The present invention relates in general to electro-mechanical devices, and in particular to linear motion actuators.
Soleniods are traditionally used to actuate mechanisms by the application of a voltage to an electromagnetic coil. Solenoids are expensive and require considerable design effort to ensure that the mechanical load requirements are consistent with the available force profile of the solenoid. This can be particularly challenging since the solenoid provides less force near the beginning of its stroke and provides exponentially more force as the stroke reaches the end of its travel. Solenoids suffer reliability problems because magnetic flux must bridge the plunger""s sliding bearing and a residual magnetic force of close tolerance must prevent the plunger from magnetically sticking to the pole face. If either of these design parameters becomes too marginal, the solenoid performance is radically altered.
Linear actuators have been designed where a motor drives a threaded shaft and a corresponding threadedly coupled nut. The nut translates laterally when prevented from rotating by a guiding surface. The motor may be driven in one direction to emulate the drive stroke of a solenoid and driven in the other direction to return the nut and an attached actuator means to a home position. To define the stroke of the motor driven linear actuator, axial stops have been used which may generate thrust loads in the extended or retracted position. To eliminate driving the motor in both directions, an axial thrust spring has been used with the appropriate thread design to enable the thrust spring to rotate the shaft and translate the nut to a home position. Axial loads may cause motor damage or the threads to bind and thrust return springs, besides causing axial loads, put severe restrictions on the design of the threads to allow a non powered return of an extended actuator.
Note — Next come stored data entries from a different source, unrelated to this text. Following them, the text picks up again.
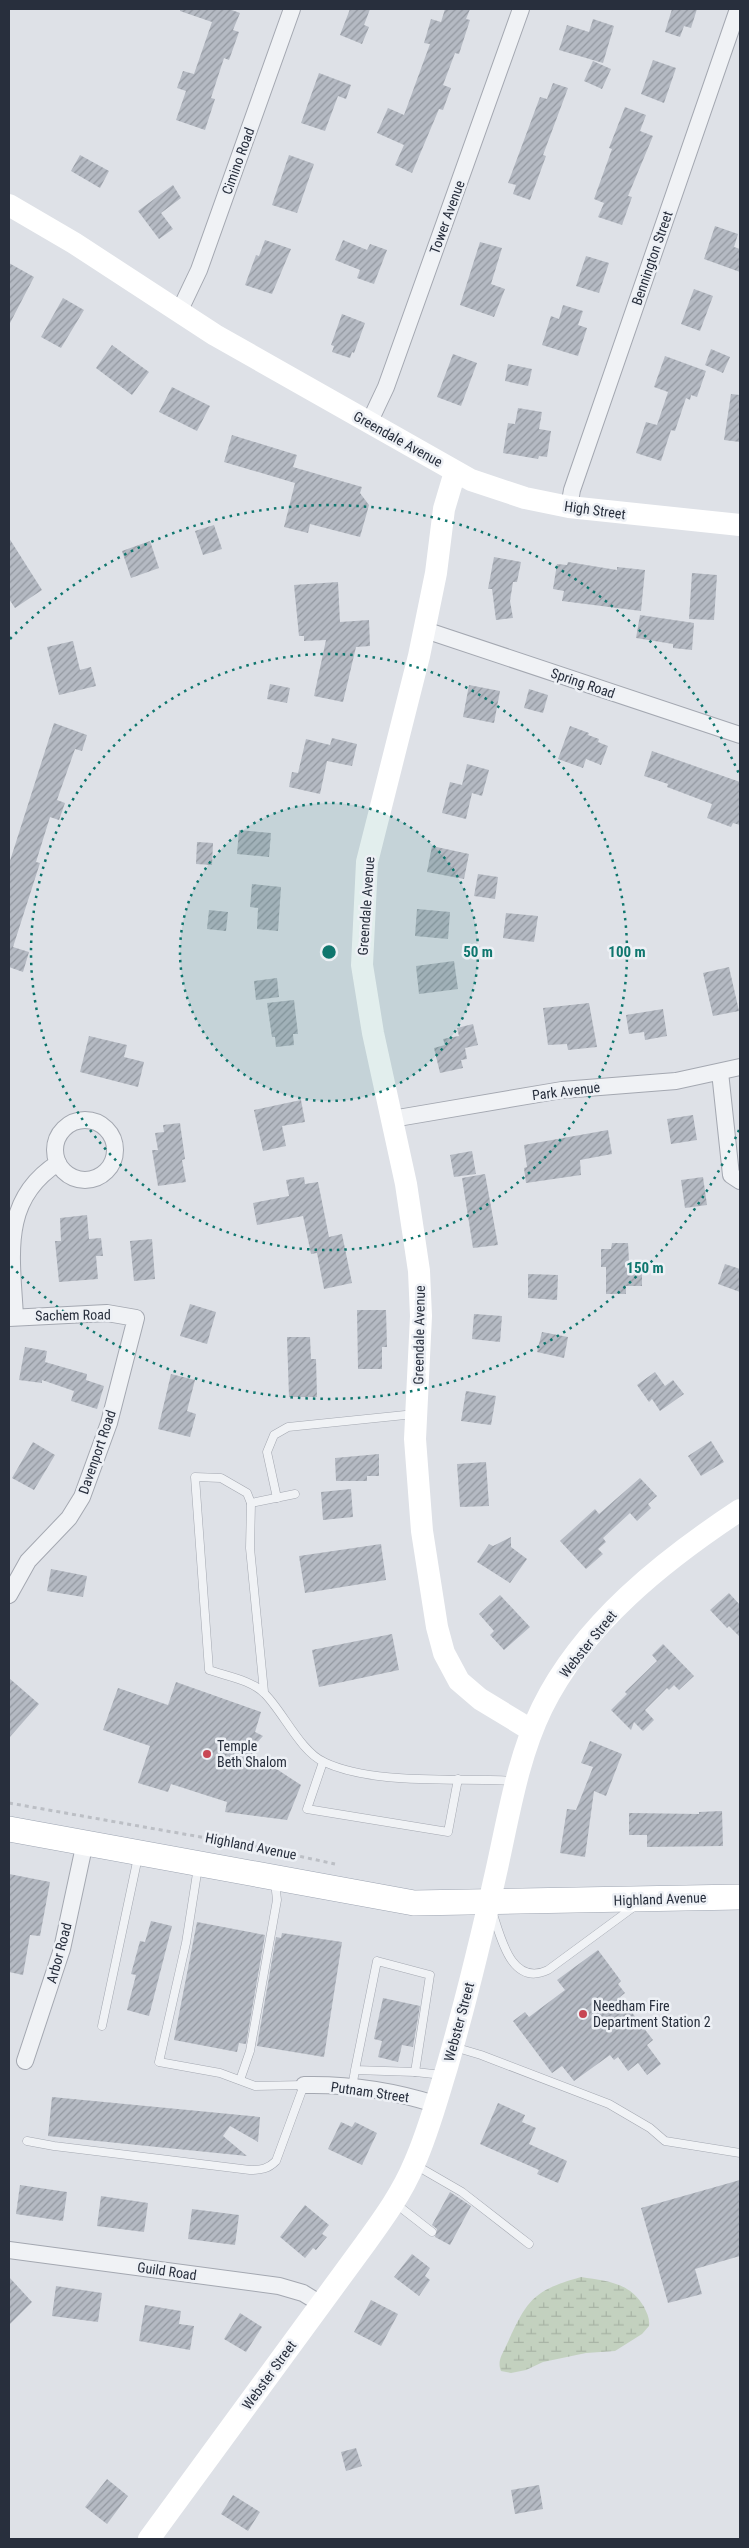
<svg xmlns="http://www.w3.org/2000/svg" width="749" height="2548" viewBox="0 0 749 2548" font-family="'Roboto Condensed',sans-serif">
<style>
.wetland{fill:url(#wetland-marsh)}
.building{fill:url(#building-hatch)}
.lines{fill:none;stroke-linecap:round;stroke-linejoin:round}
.lane-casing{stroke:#a4a8b1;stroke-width:9}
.street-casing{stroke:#a4a8b1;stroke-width:18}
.primary-casing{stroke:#9ea5b2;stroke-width:26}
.path{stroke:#bcbfc5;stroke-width:3;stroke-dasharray:4 4;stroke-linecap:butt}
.lane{stroke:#f0f2f5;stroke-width:8}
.street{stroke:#f0f2f5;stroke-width:16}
.secondary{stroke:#fff;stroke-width:22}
.primary{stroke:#fff;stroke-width:25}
.ring{fill:none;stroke:#0f766e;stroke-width:2.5;stroke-dasharray:2.5 5}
.poi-dot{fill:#c84754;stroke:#edf0f5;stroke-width:2}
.labels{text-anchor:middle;stroke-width:5;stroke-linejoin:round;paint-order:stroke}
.street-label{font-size:14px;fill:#282f3d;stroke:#edf0f5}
.poi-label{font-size:14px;fill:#282f3d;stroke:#edf0f5;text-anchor:start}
.centre{fill:#0f766e;stroke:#edf0f5;stroke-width:2.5}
.ring-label{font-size:15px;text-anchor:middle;font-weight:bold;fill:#0f766e;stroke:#edf0f5;stroke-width:5;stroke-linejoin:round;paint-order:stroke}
</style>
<defs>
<pattern id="wetland-marsh" width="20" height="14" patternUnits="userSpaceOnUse" patternTransform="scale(1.25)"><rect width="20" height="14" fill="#c3d1bf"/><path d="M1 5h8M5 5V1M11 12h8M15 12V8" fill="none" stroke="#a8b4a5"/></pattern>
<pattern id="building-hatch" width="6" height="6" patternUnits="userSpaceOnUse" patternTransform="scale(1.25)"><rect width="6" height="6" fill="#b5bac3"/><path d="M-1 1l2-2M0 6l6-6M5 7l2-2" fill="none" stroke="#9398a0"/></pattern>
</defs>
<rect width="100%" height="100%" fill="#dee1e7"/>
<path class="wetland" d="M581,2277C606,2281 630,2282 644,2307C647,2313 650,2319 649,2326L642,2334L615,2351L586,2353L543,2362L526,2370L511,2373L501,2371C497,2361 502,2355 506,2346C527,2301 531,2291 581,2277Z"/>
<g class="building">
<path d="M180,9H229L240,13L233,30L239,32L229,60L224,58L211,98L215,99L205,130L176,120L186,91L177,88L183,71L194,74L212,22L180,11Z"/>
<path d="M350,9H370L364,25L369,27L362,44L340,35Z"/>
<path d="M445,9H470L466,19L470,20L459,54L455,53L443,85L451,88L443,110L439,109L412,173L395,165L404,145L377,133L388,108L404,115L430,44L424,43L431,19L441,22Z"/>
<path d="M672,9H697L691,28L684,26L680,37L665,32Z"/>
<path d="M593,19L614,26L603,63L559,50L567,25L589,32Z"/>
<path d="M653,60L676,68L664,103L641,94Z"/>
<path d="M593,61L611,69L602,89L584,81Z"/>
<path d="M319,73L351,85L346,99L338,96L325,131L301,123Z"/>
<path d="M553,83L568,88L543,155L546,156L530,200L513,194L516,185L508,183L540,97L547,99Z"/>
<path d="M625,107L646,115L640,131L653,136L628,196L632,197L622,225L598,217L604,203L594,199L612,149L609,148Z"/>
<path d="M80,155L109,171L100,188L71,171Z"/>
<path d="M289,155L314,164L297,213L272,205Z"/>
<path d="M173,185L181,198L161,213L173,229L159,239L138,211Z"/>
<path d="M715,226L738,234L734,247L740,249V272L704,259Z"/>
<path d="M265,240L291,249L272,294L245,285L256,255L259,256Z"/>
<path d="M343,240L367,250L370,244L387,250L374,284L357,278L360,270L335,260Z"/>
<path d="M480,242L502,248L491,284L505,289L494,317L460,305Z"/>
<path d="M586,256L609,263L599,293L576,286Z"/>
<path d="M9,263L34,277L9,325Z"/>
<path d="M694,289L713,296L700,331L681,324Z"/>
<path d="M63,298L84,310L61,348L41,337Z"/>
<path d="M563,305L583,311L578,325L587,328L578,356L542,345L551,316L559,319Z"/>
<path d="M342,314L365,323L354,353L352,352L350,358L332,352L334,346L331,345Z"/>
<path d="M112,345L149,372L132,395L96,368Z"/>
<path d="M711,349L730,357L723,373L705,365Z"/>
<path d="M453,354L477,363L461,406L437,397Z"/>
<path d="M665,356L706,371L697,397L691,395L690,400L686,398L675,431L667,429L671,430L661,461L636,453L646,422L657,425L668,392L654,387Z"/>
<path d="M508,364L532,369L528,386L505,381Z"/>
<path d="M172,387L210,406L197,431L159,412Z"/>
<path d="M731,394L740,395V442L724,440Z"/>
<path d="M518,408L542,412L539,429L551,431L547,457L539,456L538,459L503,453L508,423L515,424Z"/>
<path d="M232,435L297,455L293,467L362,487L360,493L369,505L360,537L310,524L308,533L284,527L295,483L224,462Z"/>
<path d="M214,525L222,549L203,555L195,531Z"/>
<path d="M9,538L42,590L15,608L9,599Z"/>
<path d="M150,541L159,568L131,578L122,551Z"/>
<path d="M494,557L521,562L517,582H513L510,601L513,618L496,620L492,589H488Z"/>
<path d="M568,562L617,570V567L645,570L641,611L562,601L564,591L553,589L557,564L567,565Z"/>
<path d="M692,573L717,575L714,620L689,619Z"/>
<path d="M338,582L340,622L369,620L370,646L356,647L343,702L314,696L326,640L304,641V636H299L294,585Z"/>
<path d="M640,615L694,623L692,650L673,648V644L636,638Z"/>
<path d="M73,641L80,670L91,667L96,686L59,695L47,647Z"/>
<path d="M270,684L290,688L287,703L267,699Z"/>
<path d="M469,685L500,691L494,723L463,717Z"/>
<path d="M529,689L548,695L543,713L524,708Z"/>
<path d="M54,723L87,735L82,751L75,749L57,800L65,803L59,820L50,817L36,862L40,863L13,947L29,952L23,972L9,967V864Z"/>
<path d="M570,726L589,733L588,735L599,739L598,742L608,746L601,765L586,759L583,768L558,759Z"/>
<path d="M332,738L357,744L352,766L327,761L320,794L289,787L292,772L298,773L306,739L330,745Z"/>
<path d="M652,751L740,782V825L733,823L731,827L707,818L712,804L667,787L668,784L644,776Z"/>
<path d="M467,764L489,770L482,796L472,793L466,819L442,813L450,782L462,785Z"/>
<path d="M239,830L271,833L269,857L237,854Z"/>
<path d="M197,842L213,843L212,865L196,864Z"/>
<path d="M432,846L469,854L464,879L427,872Z"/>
<path d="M478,874L498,877L495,899L474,896Z"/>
<path d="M252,884L281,887L278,931L257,929L258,908L250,907Z"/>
<path d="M417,909L450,912L448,939L415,936Z"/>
<path d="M209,910L228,912L226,931L207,929Z"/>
<path d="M506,913L538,916L534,942L503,938Z"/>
<path d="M454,961L458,989L419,994L416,966Z"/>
<path d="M729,967L739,1011L713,1016L703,973Z"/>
<path d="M277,978L279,997L256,1000L254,981Z"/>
<path d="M294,1000L298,1034H293L294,1045L276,1047L275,1037H272L267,1003Z"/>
<path d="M589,1003L597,1047L568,1050L567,1044L548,1045L543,1008Z"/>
<path d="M663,1009L667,1036L645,1040L644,1032L629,1034L626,1015Z"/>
<path d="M473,1024L478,1045L465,1048L467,1059L461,1060L463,1068L440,1073L434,1048L445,1045L443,1039L459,1036L457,1028Z"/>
<path d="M89,1036L127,1045L124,1057L144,1062L138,1087L80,1072Z"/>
<path d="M301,1100L305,1122L282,1126L286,1146L263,1151L254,1110Z"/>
<path d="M693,1115L697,1140L671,1144L667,1119Z"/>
<path d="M180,1123L185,1159L182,1160L186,1182L158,1186L152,1150H158L155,1133L164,1132L163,1125Z"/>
<path d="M608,1130L612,1154L580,1160L581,1175L526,1183L524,1168L527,1167L524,1145Z"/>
<path d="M472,1151L476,1174L454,1177L450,1155Z"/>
<path d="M485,1174L498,1245L473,1248L462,1178Z"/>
<path d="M304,1177L305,1184L318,1182L329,1237L342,1234L352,1283L324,1289L317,1253L311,1254L303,1216L257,1225L253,1203L289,1196L286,1180Z"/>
<path d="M703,1177L707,1205L685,1208L681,1180Z"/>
<path d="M87,1215L89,1239L101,1238L103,1256H96L98,1279L59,1282L55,1241H61L60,1218Z"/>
<path d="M152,1239L155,1279L134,1281L130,1241Z"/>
<path d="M612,1243H628L629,1261H642V1286H626V1294H606V1267H601V1249H611Z"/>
<path d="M725,1264L740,1269V1292L718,1284Z"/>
<path d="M528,1274L558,1275L557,1300L528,1298Z"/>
<path d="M190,1304L216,1312L207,1344L180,1336Z"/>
<path d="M357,1310H386L387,1347H382V1369H358Z"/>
<path d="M474,1314L502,1316L500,1342L472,1339Z"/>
<path d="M542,1332L568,1337L564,1358L537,1352Z"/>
<path d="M287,1337H310L311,1359H316L317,1397H289Z"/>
<path d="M25,1347L47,1351L45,1362L87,1374L86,1380L104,1386L97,1409L71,1401L74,1391L42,1380V1383L19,1380Z"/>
<path d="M655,1372L665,1386L673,1380L684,1394L660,1411L652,1399L649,1402L637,1385Z"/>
<path d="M171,1374L195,1380L187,1411L196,1414L190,1437L158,1429Z"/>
<path d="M466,1391L496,1396L491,1425L461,1421Z"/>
<path d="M711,1441L724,1462L701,1476L688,1456Z"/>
<path d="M33,1442L55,1455L34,1490L12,1478Z"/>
<path d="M379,1454V1476H367V1481H336L335,1458Z"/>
<path d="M486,1462L489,1506L460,1507L457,1464Z"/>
<path d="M640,1478L657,1496L648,1504L651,1508L637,1521L630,1513L603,1538L606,1542L598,1549L603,1554L586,1569L560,1541L595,1509L599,1514Z"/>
<path d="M351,1489L353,1517L323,1520L321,1492Z"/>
<path d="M511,1537V1547L527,1559L510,1583L477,1562L489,1544L493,1546Z"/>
<path d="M381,1544L386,1580L305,1593L299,1556Z"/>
<path d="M51,1569L87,1576L83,1597L47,1591Z"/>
<path d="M729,1593L740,1605V1637L729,1626L727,1628L710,1610Z"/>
<path d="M500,1595L530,1627L504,1650L490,1635L494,1631L479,1614Z"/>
<path d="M392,1634L399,1670L319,1687L312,1650Z"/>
<path d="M663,1644L694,1676L679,1690L674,1685L669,1690L667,1688L645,1710L654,1720L643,1731L634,1722L631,1730L611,1710L627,1694L625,1692L657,1661L652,1655Z"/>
<path d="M9,1678L39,1704L9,1738Z"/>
<path d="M176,1682L261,1712L255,1732L263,1736L249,1751L301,1785L287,1820L225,1812L227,1802L171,1784L168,1792L138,1783L150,1746L103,1730L118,1688L168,1705Z"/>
<path d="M590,1741L622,1754L606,1796L594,1791L585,1857L560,1853L567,1809L576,1810L593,1767L581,1763Z"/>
<path d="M722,1811L723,1846L647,1847V1835H629V1813L699,1814V1812Z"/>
<path d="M9,1874L50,1882L40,1936L30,1935L23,1975L9,1972Z"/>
<path d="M151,1921L172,1926L149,2016L127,2010L136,1975L131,1974L140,1941L145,1942Z"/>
<path d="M197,1922L265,1935L246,2044L239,2043L237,2052L174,2040Z"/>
<path d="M282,1933L342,1942L324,2057L257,2046L276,1937L281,1938Z"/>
<path d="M598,1950L621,1981L618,1984L625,1993L620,1997L653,2040L647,2045L661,2064L647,2075L638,2063L628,2071L618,2057L614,2060L610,2055L574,2081L562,2066L552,2073L513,2021L525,2012L529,2017L565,1990L557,1980Z"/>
<path d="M383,1998L420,2006L413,2047L402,2045L398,2062L378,2057L382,2041L374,2039Z"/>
<path d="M52,2097L260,2117L258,2142L230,2126L223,2136L247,2156L48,2136Z"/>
<path d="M498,2103L525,2115L522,2122L536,2128L529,2144L567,2161L558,2183L537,2174L539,2170L480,2144Z"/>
<path d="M341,2122L352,2127L355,2122L377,2133L362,2165L328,2149Z"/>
<path d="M740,2180V2256L695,2269L702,2294L668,2303L641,2208Z"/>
<path d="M20,2185L67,2192L63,2221L16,2214Z"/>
<path d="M450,2192L471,2206L450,2245L435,2237L437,2229L432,2225Z"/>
<path d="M101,2196L148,2203L144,2232L97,2226Z"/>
<path d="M305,2205L329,2225L322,2234L327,2237L316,2250L313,2248L305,2258L280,2237Z"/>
<path d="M192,2209L239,2215L235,2245L188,2239Z"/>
<path d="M412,2254L430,2268L425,2276L430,2280L419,2296L394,2277Z"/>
<path d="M9,2277L32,2302L9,2325Z"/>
<path d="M56,2286L102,2293L98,2322L52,2316Z"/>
<path d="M371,2300L398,2314L381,2346L354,2332Z"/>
<path d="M145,2305L181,2311L179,2324L194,2326L190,2350L139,2341Z"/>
<path d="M240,2313L262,2327L246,2352L224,2339Z"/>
<path d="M356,2448L362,2466L346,2471L341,2452Z"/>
<path d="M107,2479L128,2496L107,2524L85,2507Z"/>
<path d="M539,2485L543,2509L515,2514L511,2490Z"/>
<path d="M233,2495L260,2512L248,2531L221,2514Z"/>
</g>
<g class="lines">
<g class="lane-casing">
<g id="lane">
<path d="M277,1498L267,1452L274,1435L288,1427L415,1414"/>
<path d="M251,1503L295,1494"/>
<path d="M264,1692L250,1548L251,1503L247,1493L221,1478L195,1477L209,1670C226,1676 252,1680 265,1694C283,1712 301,1752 324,1762C375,1786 459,1777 515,1781"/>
<path d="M323,1762L307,1809L448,1832L458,1779"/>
<path d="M493,1914C501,1939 512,1987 548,1970L635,1906"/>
<path d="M102,2026L138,1857"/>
<path d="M454,2047L481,2055L609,2104L650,2128L665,2141L740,2153"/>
<path d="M415,2072L443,2075"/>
<path d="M240,2080L250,2051L277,1900L275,1882"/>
<path d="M352,2088L355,2070L377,1961L430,1975L415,2072L355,2070"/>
<path d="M27,2141L54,2146L250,2170C261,2170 268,2169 276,2161L304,2085L255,2086L220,2073L159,2062L186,1943L198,1867"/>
<path d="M417,2166L462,2192L529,2244"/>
<path d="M396,2204L432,2232"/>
</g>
</g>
<g class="street-casing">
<g id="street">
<path d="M179,312L199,270L292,9"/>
<path d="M369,423L386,387L521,9"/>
<path d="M569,507L572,490L738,9"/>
<path d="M425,630L740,735"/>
<path d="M720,1072L731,1175L740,1181"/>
<path d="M392,1119L562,1090L676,1081L740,1067"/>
<circle cx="85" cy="1150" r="30"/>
<path d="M15,1317C12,1257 0,1200 58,1163"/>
<path d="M9,1318L107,1313L136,1318L109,1423L82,1497L69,1518L28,1561L9,1595"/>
<path d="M25,2061L62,1949L85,1842"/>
<path d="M304,2085C348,2084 394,2091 435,2104"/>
<path d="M9,2250L279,2286L303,2293L321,2304"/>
</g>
</g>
<g class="primary-casing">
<path id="primary" d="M9,1829L414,1903L740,1897"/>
</g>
<path class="path" d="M9,1803L257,1847L335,1864"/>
<use href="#lane" class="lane"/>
<use href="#street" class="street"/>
<g class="secondary">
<path d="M9,205L74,243L215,335L471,480L525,498L569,507L740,525"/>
<path d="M455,472L444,509L436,573L419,656L367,862L362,965L373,1033L406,1184L419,1271L421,1316L415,1439L422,1531L437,1627L444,1653L459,1681L480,1699L531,1730"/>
<path d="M149,2539L365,2244C383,2219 402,2193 414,2164C428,2133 437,2099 447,2067C466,2001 482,1935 497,1868C509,1814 518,1757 542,1708C583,1624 664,1560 740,1510"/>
</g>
<use href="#primary" class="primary"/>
</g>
<circle cx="329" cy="952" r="149" fill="#0f766e" fill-opacity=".12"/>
<g class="ring">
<circle cx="329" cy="952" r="149"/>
<circle cx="329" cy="952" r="298"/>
<path d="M739 1130A447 447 0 0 1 10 1265M10 639A447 447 0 0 1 739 774"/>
</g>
<g class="poi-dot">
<circle cx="207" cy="1754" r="5"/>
<circle cx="583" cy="2014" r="5"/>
</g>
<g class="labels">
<g class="street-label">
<text transform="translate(238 161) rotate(-70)" y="5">Cimino Road</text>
<text transform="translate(447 217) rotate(-70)" y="5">Tower Avenue</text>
<text transform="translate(652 258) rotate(-71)" y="5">Bennington Street</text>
<text transform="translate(398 439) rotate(29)" y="5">Greendale Avenue</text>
<text transform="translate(595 510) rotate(8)" y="5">High Street</text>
<text transform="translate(583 683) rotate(19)" y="5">Spring Road</text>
<text transform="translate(366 906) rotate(-86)" y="5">Greendale Avenue</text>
<text transform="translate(566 1091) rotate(-7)" y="5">Park Avenue</text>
<text transform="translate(73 1315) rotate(-1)" y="5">Sachem Road</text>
<text transform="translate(419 1335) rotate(-89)" y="5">Greendale Avenue</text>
<text transform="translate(97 1452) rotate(-71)" y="5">Davenport Road</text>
<text transform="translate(588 1644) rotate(-51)" y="5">Webster Street</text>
<text transform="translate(251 1846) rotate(11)" y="5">Highland Avenue</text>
<text transform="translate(660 1899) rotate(-2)" y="5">Highland Avenue</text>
<text transform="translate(59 1953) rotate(-75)" y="5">Arbor Road</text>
<text transform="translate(459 2022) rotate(-75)" y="5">Webster Street</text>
<text transform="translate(370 2092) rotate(8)" y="5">Putnam Street</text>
<text transform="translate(167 2271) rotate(8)" y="5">Guild Road</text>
<text transform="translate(269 2375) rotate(-54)" y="5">Webster Street</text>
</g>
<g class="poi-label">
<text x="217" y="1751">Temple<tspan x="217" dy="16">Beth Shalom</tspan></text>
<text x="593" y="2011">Needham Fire<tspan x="593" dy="16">Department Station 2</tspan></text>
</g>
</g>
<circle cx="329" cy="952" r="8" class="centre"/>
<g class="ring-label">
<text x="478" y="957">50 m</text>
<text x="627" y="957">100 m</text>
<text x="645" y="1273">150 m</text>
</g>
<rect width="749" height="2548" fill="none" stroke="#282f3d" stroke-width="20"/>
</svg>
There is, therefore, a need to have an electrically driven linear actuator device that has neither a sliding bearing nor a requirement for a magnetic residual. There is also a need for a linear actuator that eliminates thrust loads on a drive motor which may bind threads of a linear actuator or reduce motor life. Furthermore, there is a need for the linear actuator device that generates force relatively independent of travel position.
A low-cost direct current (DC) motor adapted with a threaded shaft is mounted into a reference frame which keeps the DC motor case and thus the stator fixed while the threaded shaft rotates. The threaded shaft is secured to the inner portion of a torsional spring. The outer portion of the torsional spring is secured to the reference frame. A translation actuator is threaded onto the threaded shaft and incorporates a first and a second actuator stop. The threaded shaft has a circular raised portion incorporating a first and a second shaft stop surface. The first actuator stop engages the first shaft stop surface which prevents the translation actuator and the threaded shaft from binding when in a retracted position. The second actuator stop engages the second shaft stop surface and prevents the translation actuator and the threaded shaft from binding when in an extended position. An extension of the translation actuator is operable to contact a mechanical load. The first and second actuator stops define the travel of the translation actuator. The reference frame is adapted with an engaging section that contacts a guide portion of the translation actuator to prevent the translation actuator rotation as the threaded shaft is rotated. The engaging section also guides the translation actuator as it linearly moves. Current supplied to the DC motor windings generates torque, dependent only on current amplitude and the DC motor torque constant. The DC motor torque turns the threaded shaft, loads the torsion spring, and drives the translation actuator which linearly translates and moves the mechanical load. When the current to the DC motor is removed, energy stored in the torsion spring rotates the threaded shaft in the reverse direction until the first actuator stop again engages the first shaft stop surface and prevents the translation actuator and shaft threads from binding.
The foregoing has outlined rather broadly the features and technical advantages of the present invention in order that the detailed description of the invention that follows may be better understood. Additional features and advantages of the invention will be described hereinafter which form the subject of the claims of the invention.